Listed records —
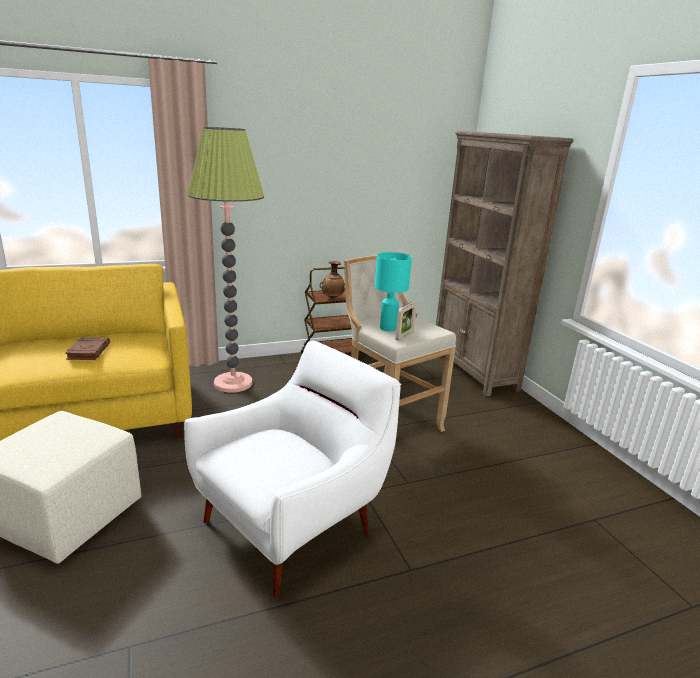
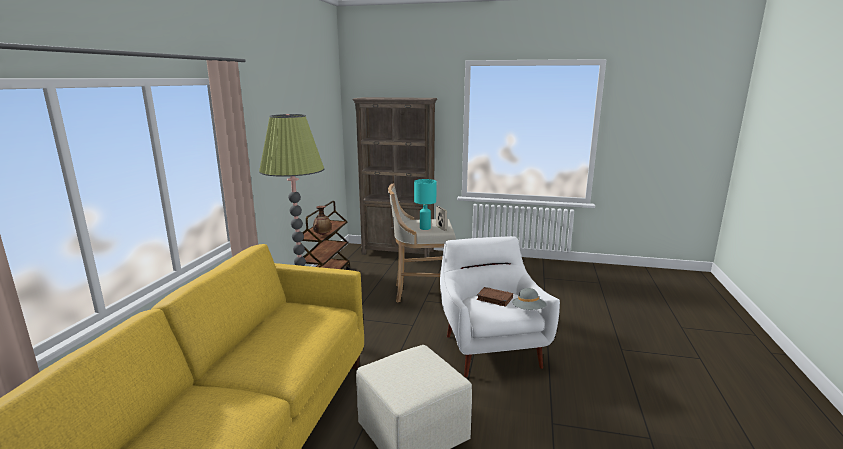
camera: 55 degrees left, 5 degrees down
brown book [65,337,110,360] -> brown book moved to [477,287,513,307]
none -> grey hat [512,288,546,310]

==

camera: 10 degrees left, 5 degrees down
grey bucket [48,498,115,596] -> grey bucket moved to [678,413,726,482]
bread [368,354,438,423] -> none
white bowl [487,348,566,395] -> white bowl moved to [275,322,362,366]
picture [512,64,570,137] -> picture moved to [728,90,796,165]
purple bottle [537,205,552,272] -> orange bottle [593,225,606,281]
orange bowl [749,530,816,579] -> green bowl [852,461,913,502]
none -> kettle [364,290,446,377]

Task — In the data above, retype exactly and only the lines between the one holding "white bowl [487,348,566,395]" and the one holding "none -> kettle [364,290,446,377]", inclusive.

Task output —
white bowl [487,348,566,395] -> white bowl moved to [275,322,362,366]
picture [512,64,570,137] -> picture moved to [728,90,796,165]
purple bottle [537,205,552,272] -> orange bottle [593,225,606,281]
orange bowl [749,530,816,579] -> green bowl [852,461,913,502]
none -> kettle [364,290,446,377]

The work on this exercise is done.